Karl P. Hall is a PhD candidate in the Department of the History of Science at Harvard University. He received the BS degree in physics and the AB in history from Stanford University in 1989. He participated in a University of Washington/CIEE Summer Language Program in Leningrad and was a postgraduate exchange student at Moscow State University in 1989-1990. His dissertation is entitled "Schools for Scandal: Theoretical Physics in Stalin's Russia."
Robert Martello received the SB degree from MIT in 1986 in earth, atmospheric and planetary sciences and the SM degree in civil and environmental engineering in 1993. Currently a PhD candidate in the Program in Science, Technology and Society at MIT, he will investigate environmental implications of technological change.
David A. Mindell, also a PhD candidate in STS, received the BS degree in electrical engineering and the BA degree in literature from Yale University in 1988. In his dissertation, "From Machinery to Information: A History of Control Systems, 1916-1945," he will explore governors and feedback devices used in specific systems developed by two corporate organizations, an academic institution and a federal agency.

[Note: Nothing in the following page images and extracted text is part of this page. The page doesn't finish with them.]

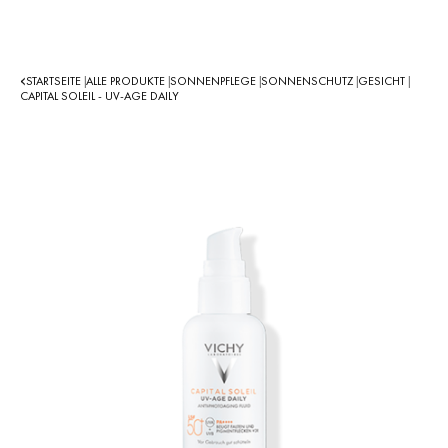
STARTSEITE
ALLE PRODUKTE
SONNENPFLEGE
SONNENSCHUTZ
GESICHT
|
|
|
|
|
CAPITAL SOLEIL - UV-AGE DAILY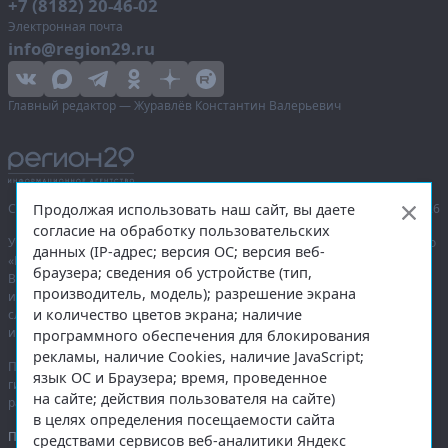
+7 (8182) 20-46-02
Электронная почта
info@region29.ru
Главный редактор — Журавлёв Константин Валерьевич
Продолжая использовать наш сайт, вы даете
Сетевое издание «Информационное агентство Регион 29»,
© 2016–2026
согласие на обработку пользовательских
Учредитель — общество с ограниченной ответственностью «Агентство
данных (IP-адрес; версия ОС; версия веб-
«Правда Севера».
браузера; сведения об устройстве (тип,
Выписка из реестра зарегистрированных средств массовой
производитель, модель); разрешение экрана
информации:
ЭЛ № ФС 77-74226
от 09.11.2018 выдано Федеральной
и количество цветов экрана; наличие
службой по надзору в сфере связи, информационных технологий
и массовых коммуникаций (Роскомнадзор).
программного обеспечения для блокирования
рекламы, наличие Cookies, наличие JavaScript;
При полном или частичном использовании любых материалов
язык ОС и Браузера; время, проведенное
гиперссылка на
region29.ru
обязательна. Копирование материалов без
на сайте; действия пользователя на сайте)
разрешения администрации сайта запрещено.
в целях определения посещаемости сайта
Правовая информация
.
средствами сервисов веб-аналитики Яндекс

Babak Razzaghe-Ashrafi was graduated in 1986 from MIT with the SB degree in physics and mathematics, and he received the PhD in physics from the State University of New York at Stony Brook in 1993. He is now a PhD candidate in STS, where his area of concentration is the history of 19th and 20th century physics.
Thomas D. Wilson earned the MA degree in history at Central Missouri State University in 1991. He is a doctoral candidate at Brandeis University in the Department of Comparative History. His dissertation topic is "Early Modern Conceptions of Scientific Fraud: Allegations of Fabrication at the Royal Society and the Academie des Sciences, 1662-1793."
A version of this article appeared in MIT Tech Talk on May 3, 1995.